Building on this year’s funding for climate-related purposes, more state investment may be possible. The Legislative Analyst has forecast a $31 billion surplus for 2022-23, and one of the categories where money could be allocated would be to infill infrastructure grants (IIFG). Such grants help underwrite the cost of modifying existing infrastructure to accommodate infill housing and other projects. An additional infusion of money for this purpose could help advance badly-needed housing—including affordable housing—while also helping meet climate goals such as more compact development and transit use. The federal Bipartisan Infrastructure Bill that has been signed by President Biden will send additional billions of dollars to California for such purposes as expanding electric charging infrastructure, protecting against wildfires, weatherizing homes, and upgrading and expanding public transit and intercity passenger rail.

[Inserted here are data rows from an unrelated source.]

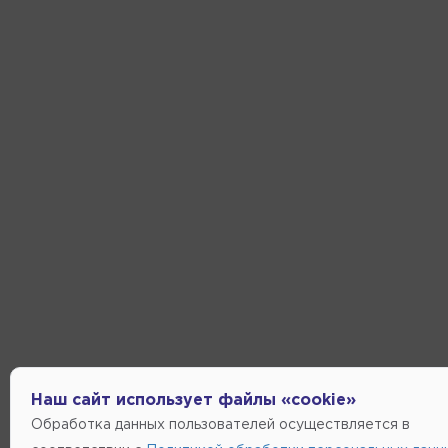
Наш сайт использует файлы «cookie»
Обработка данных пользователей осуществляется в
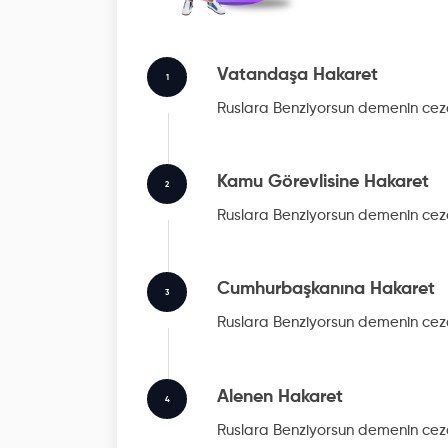
Vatandaşa Hakaret
1
Ruslara Benziyorsun
demenin ceza
Kamu Görevlisine Hakaret
2
Ruslara Benziyorsun
demenin ceza
Cumhurbaşkanına Hakaret
3
Ruslara Benziyorsun
demenin ceza
Alenen Hakaret
4
Ruslara Benziyorsun
demenin ceza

The federal Build Back Better legislation, if approved, will provide still further billions of dollars to the state for climate-related investments ranging from clean vehicles to smart agriculture.
Climate change presents the greatest social, economic, and environmental challenge of our time. While we must learn from what others are doing, California is still a leader in confronting that challenge.
Culver City has just launched MOVE Culver City, a cutting edge project transforming the downtown corridor into a multi-lane thoroughfare for bike, car, bus, and even the new pilot electric minibus CityRide. A recent article in Culver City Crossroads hailed the project:
“With a dedicated lane for buses and another dedicated lane for bikes, with a minibus offering the crucial connection to transit hubs, and some gorgeous art all the way up the route, mobility is beginning a new chapter in downtown Culver City.”